Your assignment: Repeat only part of the entries. Start at the line that has "left hip: (22, 134)" and keep going through the last line, exactly as given.

Supplied records:

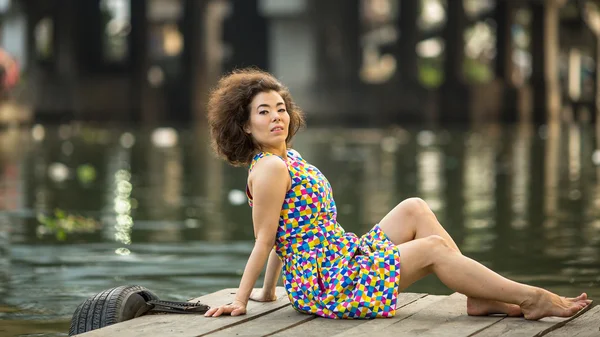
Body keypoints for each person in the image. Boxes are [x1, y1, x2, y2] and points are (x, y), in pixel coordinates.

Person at [204, 68, 591, 320]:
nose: (277, 117)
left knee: (414, 208)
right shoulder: (270, 167)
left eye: (280, 108)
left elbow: (286, 233)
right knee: (434, 248)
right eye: (263, 112)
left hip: (340, 258)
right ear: (245, 126)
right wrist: (241, 299)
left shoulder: (289, 158)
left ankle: (480, 296)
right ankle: (529, 297)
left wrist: (270, 293)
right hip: (331, 283)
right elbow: (266, 238)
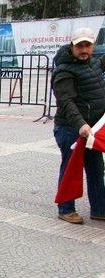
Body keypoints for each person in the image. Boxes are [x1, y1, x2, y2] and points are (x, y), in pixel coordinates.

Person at [52, 27, 105, 225]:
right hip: (70, 128)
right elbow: (66, 102)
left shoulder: (93, 63)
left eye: (87, 45)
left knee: (96, 168)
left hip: (93, 129)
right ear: (72, 46)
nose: (84, 50)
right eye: (80, 46)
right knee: (70, 169)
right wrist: (81, 124)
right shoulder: (64, 71)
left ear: (93, 46)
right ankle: (65, 209)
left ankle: (100, 209)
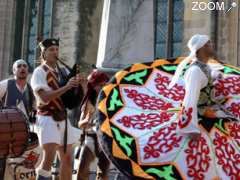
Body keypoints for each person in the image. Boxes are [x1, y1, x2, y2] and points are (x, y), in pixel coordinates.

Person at [31, 38, 84, 180]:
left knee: (67, 160)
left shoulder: (63, 70)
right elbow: (44, 98)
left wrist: (80, 86)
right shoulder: (39, 72)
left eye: (56, 49)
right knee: (48, 160)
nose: (55, 52)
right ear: (43, 53)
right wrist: (66, 86)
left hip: (63, 118)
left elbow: (70, 101)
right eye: (51, 50)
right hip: (47, 118)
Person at [0, 59, 35, 180]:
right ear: (14, 70)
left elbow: (33, 111)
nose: (22, 68)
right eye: (19, 66)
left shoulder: (30, 90)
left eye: (25, 66)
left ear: (28, 70)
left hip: (22, 134)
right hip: (4, 132)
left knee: (19, 166)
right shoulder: (6, 85)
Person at [77, 69, 110, 180]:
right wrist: (86, 121)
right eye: (99, 85)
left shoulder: (111, 101)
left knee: (102, 174)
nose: (102, 87)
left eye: (104, 84)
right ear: (93, 86)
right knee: (81, 171)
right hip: (90, 139)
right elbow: (80, 124)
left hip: (105, 140)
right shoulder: (89, 102)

Solution to the problem:
left hip: (22, 134)
right hip: (4, 132)
left knee: (19, 166)
right shoulder: (6, 85)
Person at [77, 69, 110, 180]:
right wrist: (86, 121)
right eye: (99, 85)
left shoulder: (111, 101)
left knee: (102, 174)
nose: (102, 87)
left eye: (104, 84)
right ear: (93, 86)
right knee: (81, 171)
right hip: (90, 139)
right elbow: (80, 124)
left hip: (105, 140)
right shoulder: (89, 102)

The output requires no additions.